- [Dataset records]

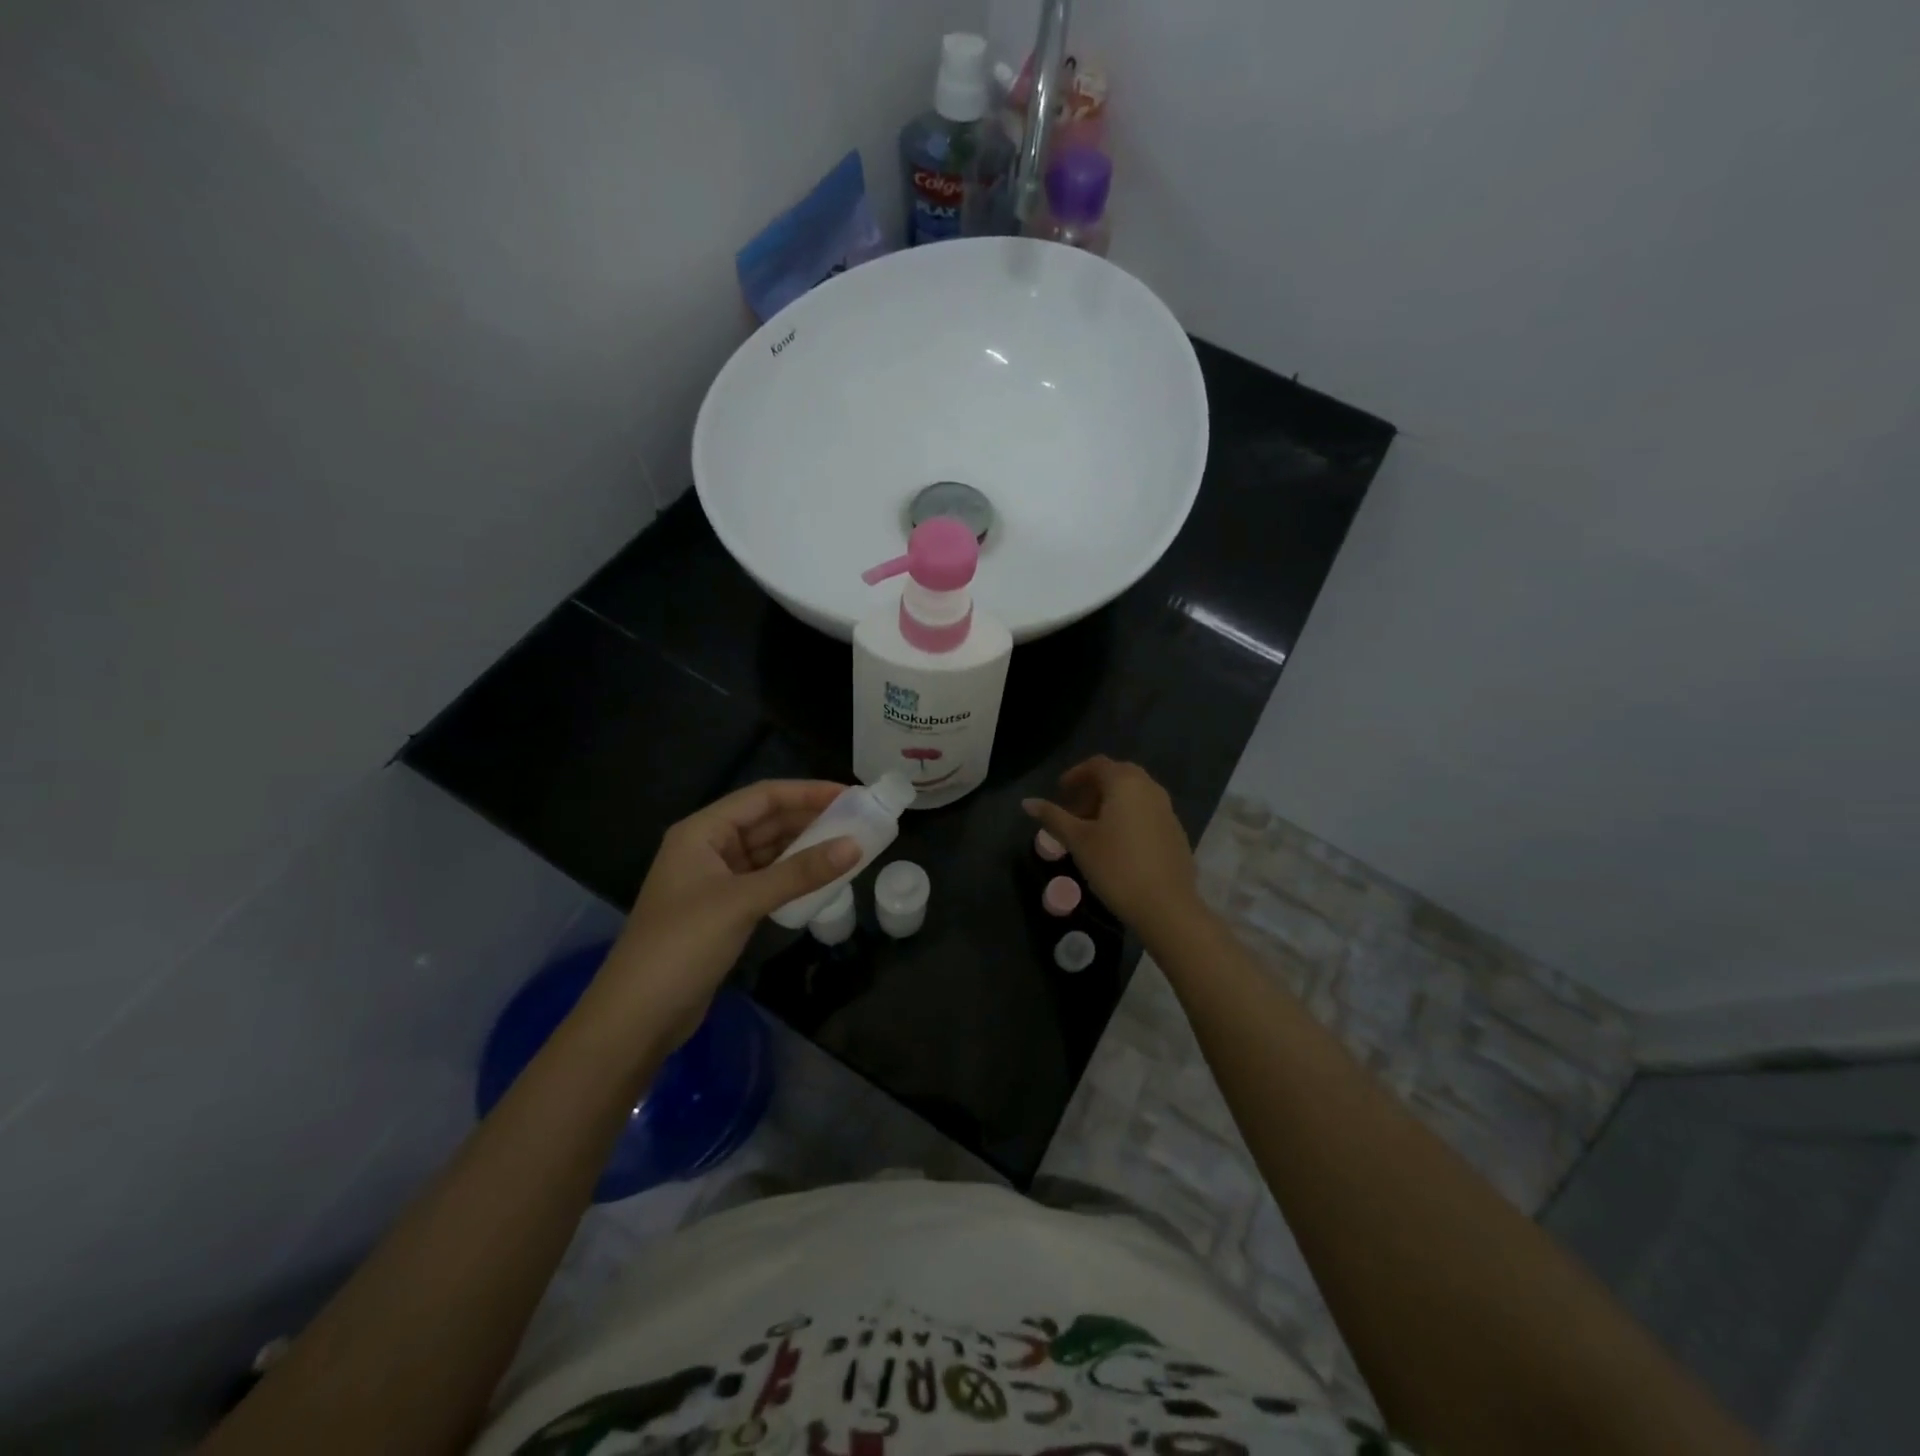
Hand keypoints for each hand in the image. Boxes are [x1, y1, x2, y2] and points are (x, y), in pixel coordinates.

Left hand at [591, 781, 859, 1047]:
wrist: (637, 1017)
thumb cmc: (683, 945)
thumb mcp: (743, 902)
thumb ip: (799, 872)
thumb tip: (855, 846)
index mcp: (702, 832)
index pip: (762, 797)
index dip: (807, 792)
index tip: (850, 795)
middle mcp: (707, 848)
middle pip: (765, 821)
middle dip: (809, 818)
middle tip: (858, 819)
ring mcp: (715, 880)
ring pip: (767, 852)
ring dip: (804, 848)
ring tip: (849, 844)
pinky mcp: (723, 909)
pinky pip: (765, 880)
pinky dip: (792, 876)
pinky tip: (821, 878)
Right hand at [1023, 756, 1204, 942]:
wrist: (1166, 906)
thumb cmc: (1116, 866)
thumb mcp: (1078, 841)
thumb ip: (1053, 817)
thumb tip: (1027, 802)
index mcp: (1126, 782)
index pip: (1097, 765)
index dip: (1075, 775)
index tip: (1060, 792)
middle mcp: (1150, 788)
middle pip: (1117, 776)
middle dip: (1093, 789)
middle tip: (1075, 811)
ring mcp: (1167, 810)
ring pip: (1134, 795)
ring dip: (1111, 804)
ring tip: (1092, 830)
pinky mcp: (1176, 832)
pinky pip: (1147, 812)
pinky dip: (1128, 817)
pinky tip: (1117, 845)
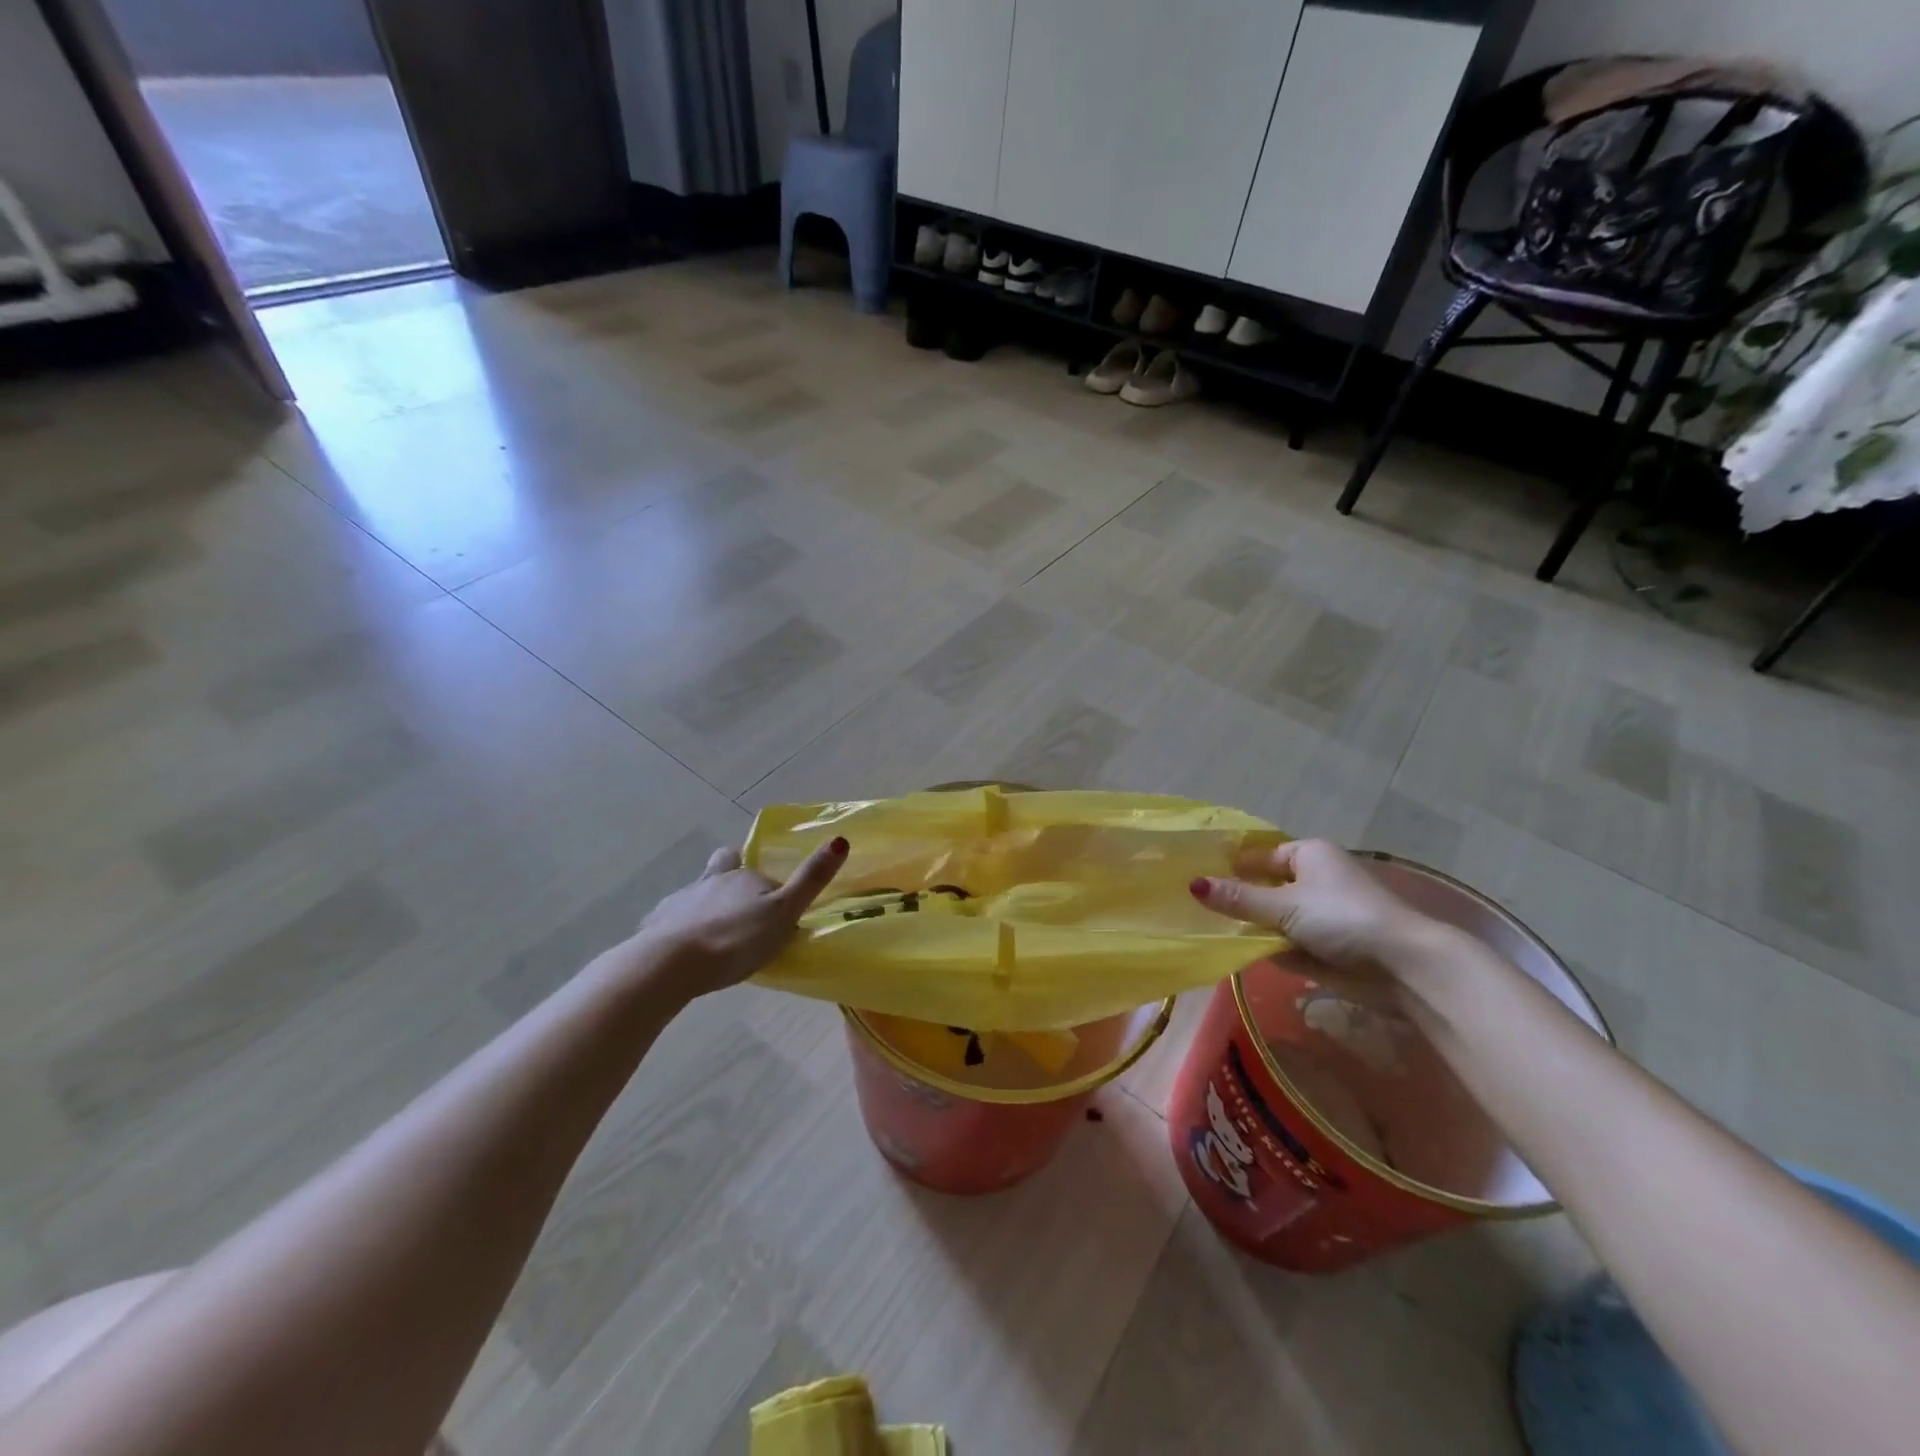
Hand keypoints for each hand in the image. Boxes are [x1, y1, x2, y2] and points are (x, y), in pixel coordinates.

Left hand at [630, 838, 848, 996]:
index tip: (779, 914)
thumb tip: (840, 839)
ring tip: (717, 933)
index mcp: (745, 876)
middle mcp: (713, 879)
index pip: (764, 876)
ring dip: (708, 904)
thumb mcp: (783, 912)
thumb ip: (810, 880)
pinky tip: (685, 948)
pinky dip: (682, 927)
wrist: (669, 964)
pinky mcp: (657, 922)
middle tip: (744, 907)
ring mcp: (682, 899)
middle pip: (725, 868)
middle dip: (733, 878)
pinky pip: (673, 918)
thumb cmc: (734, 939)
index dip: (772, 890)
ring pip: (699, 892)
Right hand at [1190, 839, 1432, 969]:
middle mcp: (1316, 880)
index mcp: (1309, 855)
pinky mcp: (1328, 947)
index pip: (1261, 856)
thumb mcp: (1283, 905)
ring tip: (1210, 933)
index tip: (1197, 879)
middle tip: (1197, 909)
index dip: (1232, 866)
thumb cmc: (1342, 918)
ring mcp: (1323, 915)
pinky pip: (1289, 944)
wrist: (1404, 967)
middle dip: (1240, 900)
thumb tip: (1193, 884)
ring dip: (1254, 928)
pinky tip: (1242, 955)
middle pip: (1267, 887)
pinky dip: (1272, 950)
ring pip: (1276, 918)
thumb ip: (1238, 898)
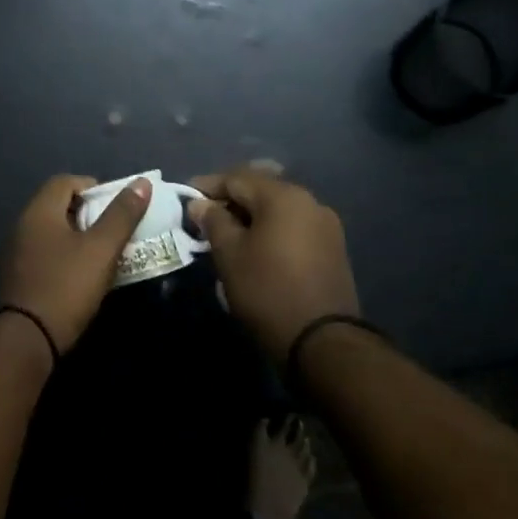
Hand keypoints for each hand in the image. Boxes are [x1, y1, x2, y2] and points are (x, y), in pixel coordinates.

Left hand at [0, 174, 152, 353]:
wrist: (28, 339)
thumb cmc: (67, 286)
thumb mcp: (101, 249)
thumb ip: (121, 215)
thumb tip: (142, 182)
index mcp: (39, 211)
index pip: (65, 181)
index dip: (93, 187)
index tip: (117, 206)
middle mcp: (23, 225)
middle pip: (58, 205)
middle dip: (89, 213)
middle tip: (115, 229)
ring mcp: (17, 252)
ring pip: (53, 231)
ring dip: (79, 236)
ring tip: (105, 253)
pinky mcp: (18, 277)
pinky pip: (46, 253)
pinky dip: (66, 255)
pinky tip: (83, 274)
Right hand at [188, 166, 359, 361]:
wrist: (322, 341)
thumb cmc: (267, 290)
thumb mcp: (229, 255)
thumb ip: (213, 221)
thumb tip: (199, 203)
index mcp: (283, 196)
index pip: (237, 177)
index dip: (207, 185)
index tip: (185, 198)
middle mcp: (309, 201)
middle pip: (261, 189)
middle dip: (230, 198)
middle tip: (204, 216)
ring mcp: (325, 225)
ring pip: (278, 208)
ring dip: (251, 215)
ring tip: (227, 234)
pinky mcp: (332, 248)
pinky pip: (293, 226)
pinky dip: (271, 229)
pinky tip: (255, 247)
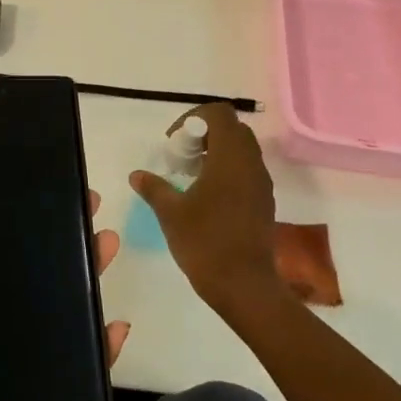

- [What the task asks]
Look above for lines with the word "Left" and copy them all.

- [Exercise answer]
Left hand at [591, 781, 859, 1047]:
Left hand at [630, 838, 848, 996]:
Left hand at [0, 174, 152, 353]:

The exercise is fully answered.